As with the Web server that serves up specific pages for specific topics, such as one page per stock on a stock information Web site, sales statistics such as those described above are easy to generate. An electronic commerce server can simply log each purchase and then a program can scan the log for a period of time to determine sales levels for each item. The sales can also be easily categorized where the items are already categorized. For example, a book selling Web site can log all sales of books, where each book is already categorized (e.g., “fiction,” “reference,” “technical,” “self-help,” “other nonfiction,” etc.) and then aggregate the sales for category to identify sales by category or top sellers within a category. However, the “top-n” or best-seller lists are limited in that the categorization of the items must be done manually or along lines that are set out ahead of time and worked into the data. Thus, such a system cannot be easily adapted to events that are not already well-categorized; it does not combine information across multiple events and types of events, nor is the information normalizable so that detailed and relative statistics can be derived.
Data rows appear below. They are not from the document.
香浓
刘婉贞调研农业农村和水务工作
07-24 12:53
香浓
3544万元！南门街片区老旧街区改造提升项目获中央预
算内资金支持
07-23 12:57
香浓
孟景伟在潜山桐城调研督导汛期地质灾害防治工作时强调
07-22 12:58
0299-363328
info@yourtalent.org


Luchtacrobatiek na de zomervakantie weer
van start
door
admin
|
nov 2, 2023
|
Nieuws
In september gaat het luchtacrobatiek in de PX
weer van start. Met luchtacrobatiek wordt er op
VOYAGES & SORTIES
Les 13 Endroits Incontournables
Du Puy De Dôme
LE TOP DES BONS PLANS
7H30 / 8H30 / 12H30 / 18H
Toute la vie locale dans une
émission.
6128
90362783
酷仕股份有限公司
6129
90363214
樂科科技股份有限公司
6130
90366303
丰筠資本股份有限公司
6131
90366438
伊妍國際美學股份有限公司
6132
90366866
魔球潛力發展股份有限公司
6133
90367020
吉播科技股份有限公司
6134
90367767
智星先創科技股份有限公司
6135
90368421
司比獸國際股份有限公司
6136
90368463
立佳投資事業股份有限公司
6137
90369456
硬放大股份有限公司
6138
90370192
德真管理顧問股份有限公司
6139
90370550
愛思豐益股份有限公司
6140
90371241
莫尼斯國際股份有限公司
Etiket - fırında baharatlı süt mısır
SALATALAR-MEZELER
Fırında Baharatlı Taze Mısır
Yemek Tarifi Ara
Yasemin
Some traffic analysis modules have been used to analyze traffic over a Web site, but their functionality is limited. One such module performs basic statistical analysis of Web server logs to determine Web site usage. They are typically not designed to compute interest in particular topics, although the statistics they offer indirectly reflect that interest. One problem with such modules is that they either rely on manual associations of events to topics or do not associate events with topics, so the former approach is not scalable and the latter approach does not group events in a meaningful manner.
Heretofore, however, none of the statistics systems described above allows for the more sophisticated, and thus informative, measurements often needed to make overall strategy decisions with regard to trends, advertising purchases, popular culture review, product marketing and other decisions that need to be made in light of traffic statistics where the traffic relates to complex events and requests.